WORK TASK A:
Reproduce the passage of the post on predicting best-sellers, starting at "Best-Seller Foreteller?" and ending at "to 84% accuracy.".

TEXT BLOCK:
+===+

Best-Seller Foreteller?

What if a soothsayer could tell you if your manuscript would become a best-seller? If you were a publisher, you’d hire that soothsayer, right?

Throughout the history of the publishing industry, editors and publishers had to make buy-or-reject decisions based on experience and gut feel.

Welcome to the Age of Big Data.

Crystal ball image from Wikipedia

According to an article in The Telegraph , researchers at Stony Brook University used computers to analyze writing styles and could predict whether a book would be successful with up to 84% accuracy.

Following up on that, Jodie Archer and Matthew L Jockers wrote The Bestseller Code, a book about their algorithm (the “bestseller-o-meter”) that analyzes character, plot, setting, style, and theme to make its predictions. According to an article in BBC Culture, this strangely named algorithm is also highly accurate.

More recently, I read an article in BuiltinAustin about a company in Austin, Texas called that has developed their own algorithm, StoryFit, which they market to publishers.

These algorithms chew on massive amounts of data—thousands of novels—and perform statistical analyses. After being given test data about past novels for which the success or failure results are known, the algorithm “learns,” or at least develops rules, to distinguish best-sellers from flops. You then apply the algorithm to an unpublished manuscript and make a reasonable prediction. A crystal ball for novels.

Could this lead to a world where publishers reject your manuscript because their algorithm said it wouldn’t sell? Or a world where authors could edit their manuscript to add in the aspects such algorithms judge to be indicative of success? Could the writing and publishing of novels be reduced to a numbers game?

Not quite yet, apparently. The Stony Brook University algorithm struggled to predict the success of books in one genre—historical fiction. Also their algorithm “predicted” Hemingway’s The Old Man and the Sea would flop. Archer and Jockers’ bestseller-o-meter rated The Help by Kathryn Stockett as meh. Further, the novel achieving their algorithm’s highest score (The Circle by Dave Eggers) was a commercial failure.

Certainly, these artificially intelligent systems will improve and get more accurate in the coming years. They’ll identify trends in how the reading public’s tastes are changing. Maybe the algorithms will never be 100% right, and some books they reject will succeed and vice versa. Every now and then, an author tries something new and it sells well despite being unlike the norm. They do call them novels, after all.

As publishers make increasing use of tools that predict a novel’s success, and as authors begin to use similar tools to tune their manuscripts for market success, could it be that overall novel writing will improve? Will that lead to an increase in readership, a renewed clamor for books by the buying public?

I hope so. In the meantime, my new big-data algorithm has just finished analyzing all my previous blog posts, and states there is a 99% probability I’ll conclude this one by signing it—

Poseidon’s Scribe

+===+

INFORMATION SHOWN:
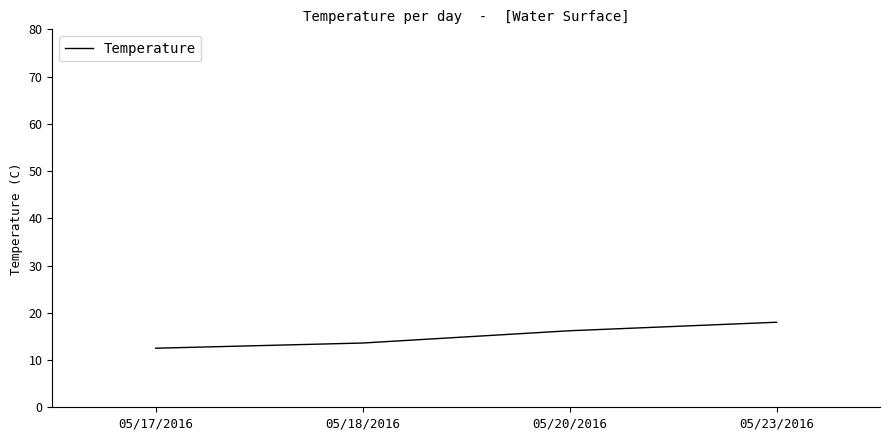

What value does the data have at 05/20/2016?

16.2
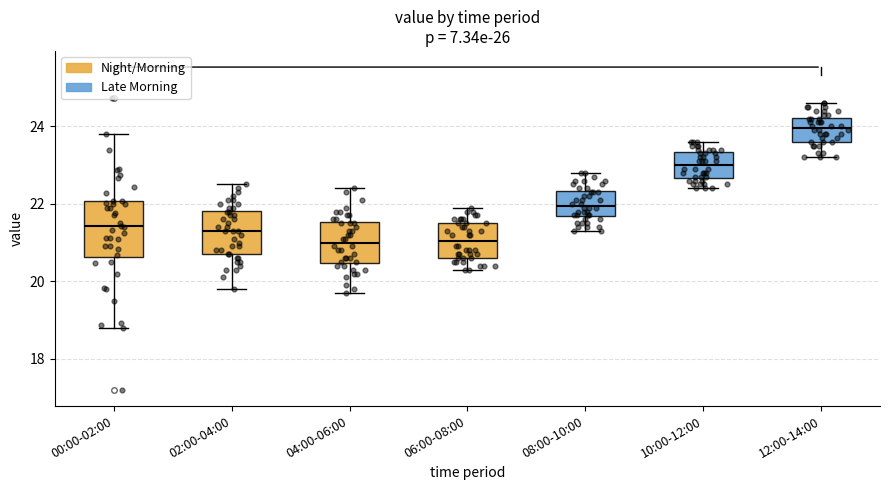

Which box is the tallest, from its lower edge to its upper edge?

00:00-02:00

+===+

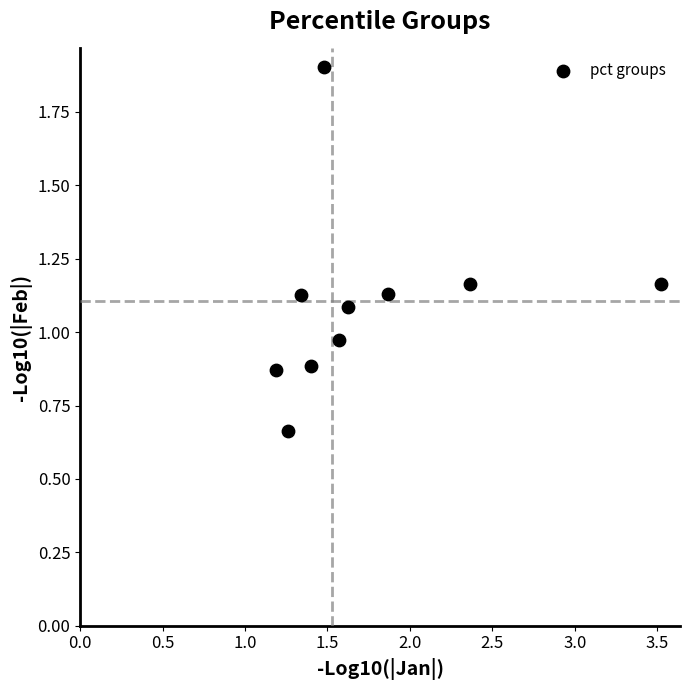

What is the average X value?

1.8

+===+

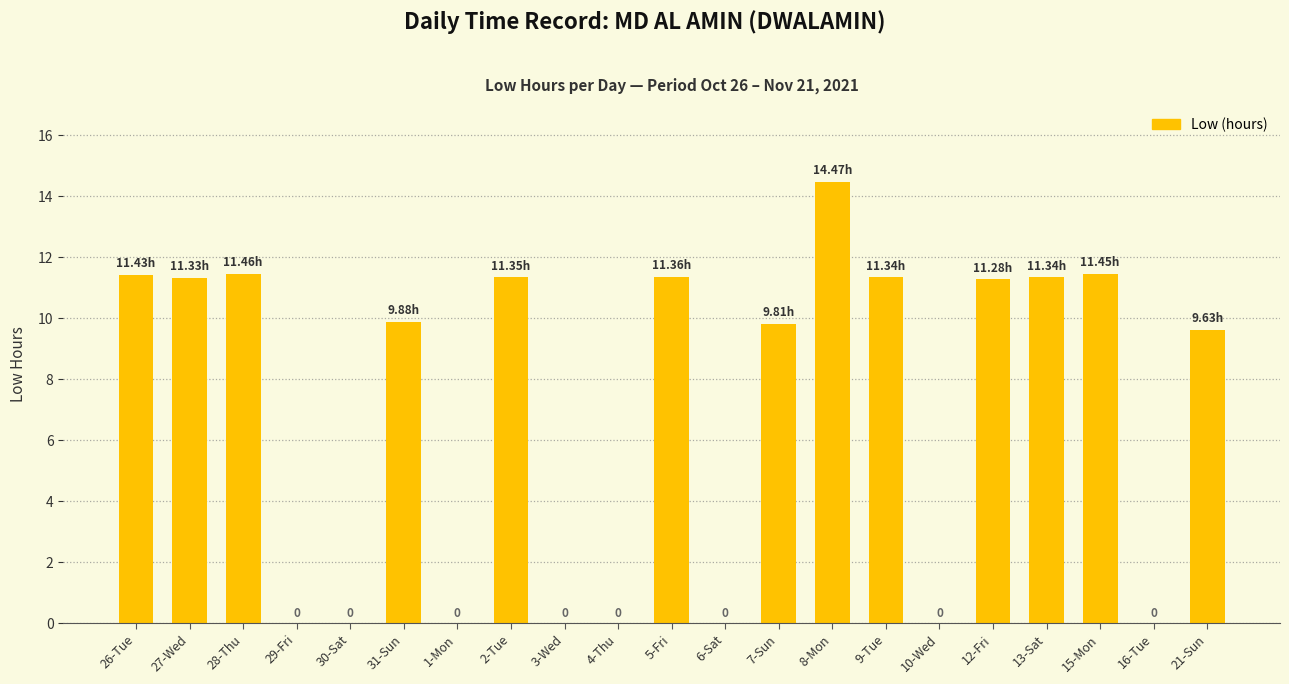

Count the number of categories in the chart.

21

+===+

WORK TASK B:
Write out the entries word for word, starting at the line that contains "What value does the data have at 05/20/2016?" and ending at the line that contains "Which box is". Leave out the pictures.

YOUR RESPONSE A:
Best-Seller Foreteller?

What if a soothsayer could tell you if your manuscript would become a best-seller? If you were a publisher, you’d hire that soothsayer, right?

Throughout the history of the publishing industry, editors and publishers had to make buy-or-reject decisions based on experience and gut feel.

Welcome to the Age of Big Data.

Crystal ball image from Wikipedia

According to an article in The Telegraph , researchers at Stony Brook University used computers to analyze writing styles and could predict whether a book would be successful with up to 84% accuracy.

YOUR RESPONSE B:
What value does the data have at 05/20/2016?

16.2

Which box is the tallest, from its lower edge to its upper edge?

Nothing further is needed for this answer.